24| Gengsi

31 11 75
                                    

Kecewa itu emang sakit, tapi ada kalanya elo harus menikmati rasa sakit itu, agar elo tau gimana cara menghargai perasaan orang lain.


***

Baruna membuka paper bag itu, bedecak kesal melihat isinya. Pria itu lantas membuang napas kasar menatap lekat punggung Metari yang sudah lenyap di ujung koridor.

Elo beneran beliin gue machiato Ta, batinnya. Baruna kembali membuang napas pelan, perasaan bersalah kembali merutuki hati.

"Bar dia itu siapa?" desak Dita berhasil membuat bulu tengkuk Baruna meremang. Ditepisnya cepat jemari gadis itu membuat Dita mendengus kesal.

"Calon pacar gue. Elo jangan pernah berani ganggu dia atau elo berurusan sama gue,"

"Ih kok lo gitu," balasnya tidak terima. Baruna langusng menarik dompet kulit cokelatnya mengambil tiga lembar uang seratusan. Jemarinya menarik cepat tangan Dita menyerahkan uang itu.

"Nih uang buat beli make up," ucap Baruna cepat.

"Thank you Bar," ucap Dita cepat langsung pergi meninggalkan Baruna.
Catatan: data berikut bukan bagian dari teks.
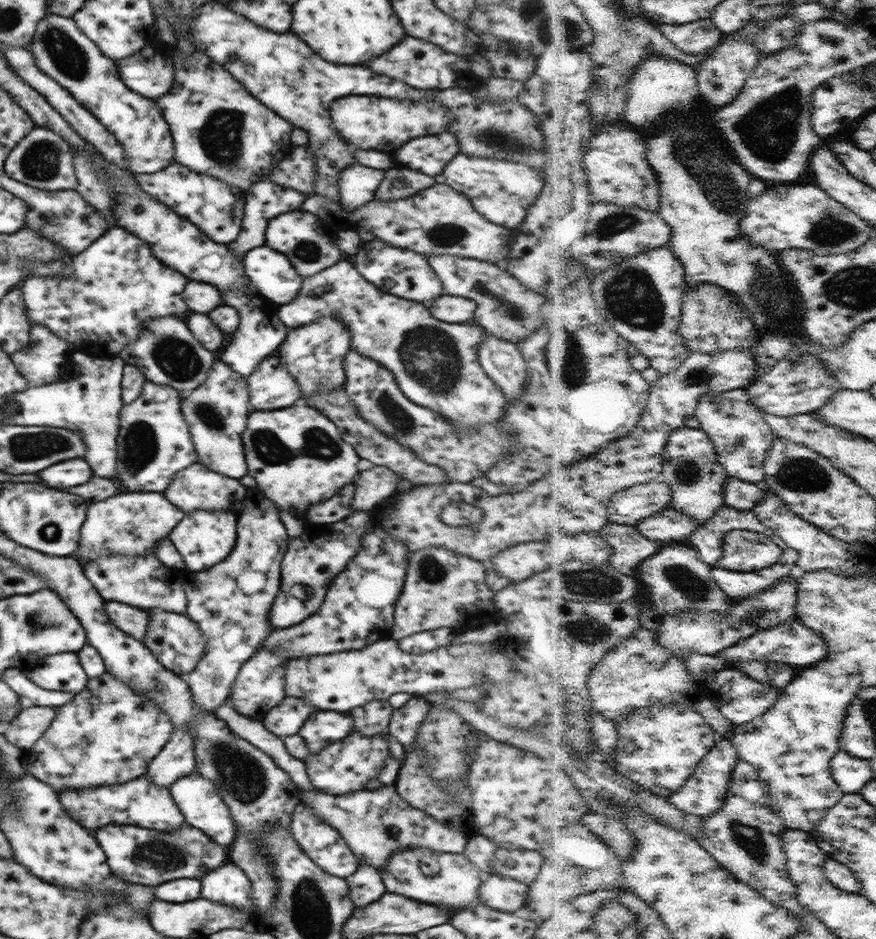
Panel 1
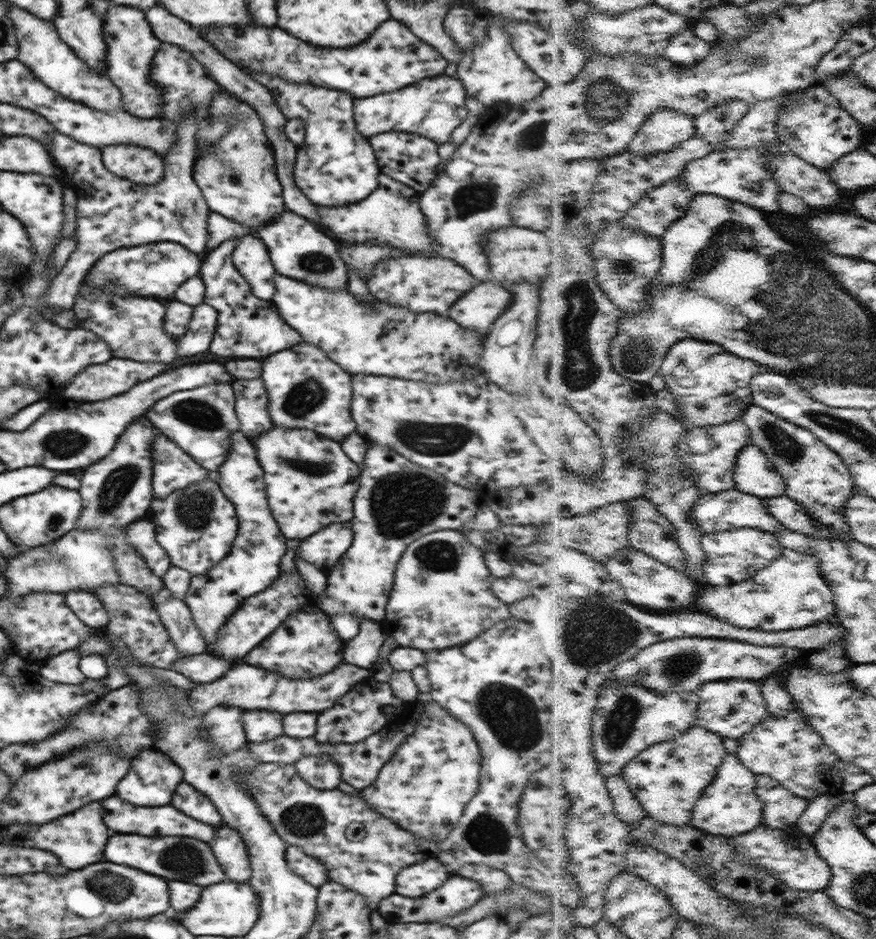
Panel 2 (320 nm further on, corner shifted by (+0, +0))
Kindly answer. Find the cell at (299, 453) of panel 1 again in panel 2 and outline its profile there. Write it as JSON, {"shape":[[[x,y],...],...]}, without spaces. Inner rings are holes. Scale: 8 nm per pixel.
{"shape":[[[277,426],[251,441],[264,471],[270,512],[287,539],[302,540],[335,522],[351,522],[361,468],[344,454],[341,443],[313,430]]]}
Kembali Baruna membuka paper bag itu tadi ia sempat melihat sticky note berwarna merah hati menyala. Jemari tebalnya terjulur menarik sticky note itu.

Happy Sunset:
Sunset itu sesaat tapi selalu ditunggu.
Elo itu kaya sunset. Perhatian kecil yang elo kasih itu selalu buat gue nyaman.
Moment indah bersama elo emang sesaat tapi begitu membekas.
Elo adalah alasan gue untuk tetap tersenyum.
Thank you My Happy Sunset

Baruna menatap dalam tulisan Metari, membaca dengan gerakan mata pelan. Jemari Baruna memijit pangkal hidungnya. Menatap dalam kalimat terakhir. Alasan untuk tetap tersenyum yang ada Baruna selalu mematahkan hatinya. Kalimat hiperbola itu kini kembali membuat dirinya semakin merasa bersalah. Dengan langkah lebarnya Baruna melangkah begitu cepat hendak pergi ke kelas Metari.

***

Niat Baruna ke kelas Metari hanya untuk meminta maaf dan mengajak gadis itu minum ice caramel macchiato bersama. Ia pikir Metari sangat terluka nyatanya tidak, gadis itu bahkan terlihat biasa saja, senyum di sudut bibirnya tidak pernah pudar, ditambah Angkasa yang betah duduk di samping dirinya, di sana juga ada Carel. Suhu tubuh Baruna memanas, bertanya apa dirinya kenapa Angkasa dan Metari terlihat sangat dekat. Tanpa pikir panjang ia langsung masuk ke kelas. Mata Baruna menatap lurus Metari, namun gadis itu membalas dengan tersenyum tulus.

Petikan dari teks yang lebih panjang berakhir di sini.